Shostakovich: String Quartet No. 3 in F major, Op. 73
05. I. Allegretto
06. II. Moderato con moto
07. III. Allegro non troppo
08. IV. Adagio – attacca
09. V. Moderato

10. Schubert: String Quartet No. 12 in C minor (fragment), D703 ‘Quartettsatz’

Paganini: Caprice for solo violin, Op. 1
11. No. 24 in A minor

‘Blithe ignorance of the future cataclysm’ is the subtitle originally chosen by Shostakovich for the first movement of his ‘war quartet’, String Quartet no. 3, which he considered one of his finest works.

The subtitle sets the tone for a composition that, nourished by popular folklore, appears to stage the inexorable confrontation of opposing forces. The same tension, the same razor’s-edge atmosphere is to be found in Beethoven’s Quartet op. 18, no. 4, and in Schubert’s unfinished Quartet, no. 12, generally known as the Quartettsatz.

The musicians of the David Oistrakh Quartet embrace the latent fury of these three works, without giving in to the maelstrom: the precision of their playing feeds a raw, electric expressiveness, magnified by an exceptional ensemble sound, taking the emotional power of this programme to great heights.

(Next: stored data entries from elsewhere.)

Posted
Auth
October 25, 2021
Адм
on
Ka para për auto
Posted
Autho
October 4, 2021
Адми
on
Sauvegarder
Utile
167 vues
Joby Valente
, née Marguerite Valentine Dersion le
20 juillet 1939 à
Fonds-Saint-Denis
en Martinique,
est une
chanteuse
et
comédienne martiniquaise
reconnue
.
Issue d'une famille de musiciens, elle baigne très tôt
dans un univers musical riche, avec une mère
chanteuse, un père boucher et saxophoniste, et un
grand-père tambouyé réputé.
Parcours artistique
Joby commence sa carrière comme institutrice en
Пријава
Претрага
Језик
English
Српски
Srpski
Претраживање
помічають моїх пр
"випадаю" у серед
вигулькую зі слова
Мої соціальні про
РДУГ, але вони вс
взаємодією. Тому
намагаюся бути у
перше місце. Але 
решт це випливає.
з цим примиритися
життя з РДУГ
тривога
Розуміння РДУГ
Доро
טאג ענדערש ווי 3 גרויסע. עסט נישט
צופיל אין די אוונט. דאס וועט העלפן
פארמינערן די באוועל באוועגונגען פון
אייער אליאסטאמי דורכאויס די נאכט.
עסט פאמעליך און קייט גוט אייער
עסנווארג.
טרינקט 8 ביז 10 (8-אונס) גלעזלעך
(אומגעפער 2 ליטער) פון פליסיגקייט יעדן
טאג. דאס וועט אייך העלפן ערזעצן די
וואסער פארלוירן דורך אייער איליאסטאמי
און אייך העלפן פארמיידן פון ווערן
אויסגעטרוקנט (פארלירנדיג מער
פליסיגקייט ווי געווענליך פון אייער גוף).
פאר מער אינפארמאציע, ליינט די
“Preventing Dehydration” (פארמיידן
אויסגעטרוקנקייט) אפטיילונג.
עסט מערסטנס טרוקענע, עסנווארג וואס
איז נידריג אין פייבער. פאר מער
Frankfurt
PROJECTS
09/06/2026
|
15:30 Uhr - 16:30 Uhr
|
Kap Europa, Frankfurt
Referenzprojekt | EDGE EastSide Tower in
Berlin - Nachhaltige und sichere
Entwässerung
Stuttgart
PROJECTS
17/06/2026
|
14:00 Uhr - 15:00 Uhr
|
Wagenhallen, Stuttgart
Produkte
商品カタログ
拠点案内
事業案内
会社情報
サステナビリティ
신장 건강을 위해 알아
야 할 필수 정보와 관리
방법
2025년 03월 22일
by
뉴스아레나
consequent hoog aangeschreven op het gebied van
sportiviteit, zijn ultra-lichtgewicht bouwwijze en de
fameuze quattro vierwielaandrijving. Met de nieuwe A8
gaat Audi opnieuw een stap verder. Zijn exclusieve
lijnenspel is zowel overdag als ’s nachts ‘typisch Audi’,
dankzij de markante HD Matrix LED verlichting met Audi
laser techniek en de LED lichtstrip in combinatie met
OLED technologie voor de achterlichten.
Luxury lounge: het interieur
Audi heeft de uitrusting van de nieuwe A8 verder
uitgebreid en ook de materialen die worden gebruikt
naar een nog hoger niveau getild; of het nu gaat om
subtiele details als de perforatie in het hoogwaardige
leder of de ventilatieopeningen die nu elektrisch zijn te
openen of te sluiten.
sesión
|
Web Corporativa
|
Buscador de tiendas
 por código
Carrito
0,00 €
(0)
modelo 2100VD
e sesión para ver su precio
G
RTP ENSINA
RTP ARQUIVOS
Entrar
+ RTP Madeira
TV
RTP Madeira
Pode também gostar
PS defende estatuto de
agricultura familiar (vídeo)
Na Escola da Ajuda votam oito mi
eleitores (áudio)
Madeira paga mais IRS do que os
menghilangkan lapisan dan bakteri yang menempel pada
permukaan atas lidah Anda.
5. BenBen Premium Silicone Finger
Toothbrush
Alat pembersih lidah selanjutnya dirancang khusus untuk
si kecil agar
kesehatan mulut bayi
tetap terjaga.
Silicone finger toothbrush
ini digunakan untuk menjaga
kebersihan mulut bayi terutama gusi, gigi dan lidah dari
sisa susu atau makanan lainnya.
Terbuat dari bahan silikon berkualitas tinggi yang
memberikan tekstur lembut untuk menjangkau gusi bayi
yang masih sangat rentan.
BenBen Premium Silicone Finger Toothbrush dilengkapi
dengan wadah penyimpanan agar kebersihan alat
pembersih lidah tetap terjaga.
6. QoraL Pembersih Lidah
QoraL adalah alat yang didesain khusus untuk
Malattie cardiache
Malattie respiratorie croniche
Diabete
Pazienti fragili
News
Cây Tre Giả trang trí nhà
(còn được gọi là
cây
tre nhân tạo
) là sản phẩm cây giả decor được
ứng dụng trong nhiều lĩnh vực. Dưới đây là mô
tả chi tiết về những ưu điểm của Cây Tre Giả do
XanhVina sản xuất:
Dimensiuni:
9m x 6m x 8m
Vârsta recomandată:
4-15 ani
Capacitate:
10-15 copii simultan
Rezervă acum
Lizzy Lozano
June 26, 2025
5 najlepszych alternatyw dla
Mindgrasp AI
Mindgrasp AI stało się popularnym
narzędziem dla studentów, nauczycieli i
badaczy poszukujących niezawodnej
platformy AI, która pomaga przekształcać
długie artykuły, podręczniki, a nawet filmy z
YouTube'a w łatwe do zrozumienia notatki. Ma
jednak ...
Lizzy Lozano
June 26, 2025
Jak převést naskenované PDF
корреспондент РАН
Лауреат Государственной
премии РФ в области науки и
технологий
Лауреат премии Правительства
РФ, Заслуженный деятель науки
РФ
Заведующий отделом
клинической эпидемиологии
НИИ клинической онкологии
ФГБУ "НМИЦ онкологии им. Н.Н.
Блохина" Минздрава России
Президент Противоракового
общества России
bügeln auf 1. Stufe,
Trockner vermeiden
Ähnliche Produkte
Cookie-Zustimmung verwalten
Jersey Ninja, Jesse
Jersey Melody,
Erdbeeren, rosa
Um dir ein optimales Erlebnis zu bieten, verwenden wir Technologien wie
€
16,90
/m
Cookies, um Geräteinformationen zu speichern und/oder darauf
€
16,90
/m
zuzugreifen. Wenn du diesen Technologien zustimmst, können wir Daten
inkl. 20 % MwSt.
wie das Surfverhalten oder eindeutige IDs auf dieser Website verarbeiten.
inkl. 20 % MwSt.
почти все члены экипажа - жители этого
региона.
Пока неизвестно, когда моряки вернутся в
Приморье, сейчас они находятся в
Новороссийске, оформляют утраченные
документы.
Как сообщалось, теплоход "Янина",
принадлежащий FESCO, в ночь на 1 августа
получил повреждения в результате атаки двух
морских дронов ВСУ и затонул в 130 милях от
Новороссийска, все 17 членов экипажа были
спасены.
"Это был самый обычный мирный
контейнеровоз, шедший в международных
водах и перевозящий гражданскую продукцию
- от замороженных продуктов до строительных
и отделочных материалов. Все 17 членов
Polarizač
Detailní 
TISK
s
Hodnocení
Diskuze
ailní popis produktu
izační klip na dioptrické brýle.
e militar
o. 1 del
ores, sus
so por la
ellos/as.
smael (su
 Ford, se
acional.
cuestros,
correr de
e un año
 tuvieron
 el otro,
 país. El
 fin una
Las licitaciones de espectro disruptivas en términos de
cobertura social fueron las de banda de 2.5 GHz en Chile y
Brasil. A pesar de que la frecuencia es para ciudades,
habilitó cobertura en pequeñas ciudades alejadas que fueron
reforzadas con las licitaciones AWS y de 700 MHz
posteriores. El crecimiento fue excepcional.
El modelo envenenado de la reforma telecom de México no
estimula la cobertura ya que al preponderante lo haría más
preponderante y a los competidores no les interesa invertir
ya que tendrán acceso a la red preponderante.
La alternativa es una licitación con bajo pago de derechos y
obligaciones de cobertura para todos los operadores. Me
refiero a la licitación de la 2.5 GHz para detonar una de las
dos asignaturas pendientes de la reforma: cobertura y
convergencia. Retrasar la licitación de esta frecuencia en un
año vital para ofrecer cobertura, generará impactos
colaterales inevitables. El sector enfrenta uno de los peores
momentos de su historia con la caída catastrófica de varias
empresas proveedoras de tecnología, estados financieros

The David Oistrakh String Quartet is not just named for the great Russian violinist but has received explicit permission from David Oistrakh’s family to use his name. It is a fitting homage, for the fiery Russian-school playing of the namesake seems to live on in these performances. For the most part, the program covers well-trodden ground, but the interpretations are fresh. The Beethoven String Quartet No. 4 in C minor, Op. 18, No. 4, is fast and intense, with a blistering Prestissimo finale coming off of an extremely agitated Menuetto; the finale is more than 30 seconds faster than that of the Pražák Quartet, the Oistrakh’s labelmates. The Shostakovich String Quartet No. 3 in F major, Op. 73, is the subject of some debate, with claims on one side that Shostakovich added wartime subtitles to the movements only to avoid charges of “formalism” from Stalin’s cultural henchmen. The David Oistrakh Quartet offers an argument for the other side; the booklet notes take the titles at face value, and, more importantly, the performance seems imbued with the haunted quality of the postwar era. This is a superb performance of this work that really inaugurated the predominant style of the latter part of Shostakovich’s career, with tentative opening movement, truly grim slow movements, and sardonic finales that resolve nothing. The album concludes with a finale, the single-movement Schubert String Quartet No. 12 in C minor (“Quartettsatz”), and an encore, an arrangement of Paganini’s Caprice No. 24 for string quartet by the group’s violist, Fedor Belugin. The enterprise sounds ridiculous, but the results are delightful, with virtuoso requirements for all four players. This hardly follows on the highly serious program, but it doesn’t really matter; the arrangement is one of a kind. This is a strong entry from a young quartet with a growing reputation.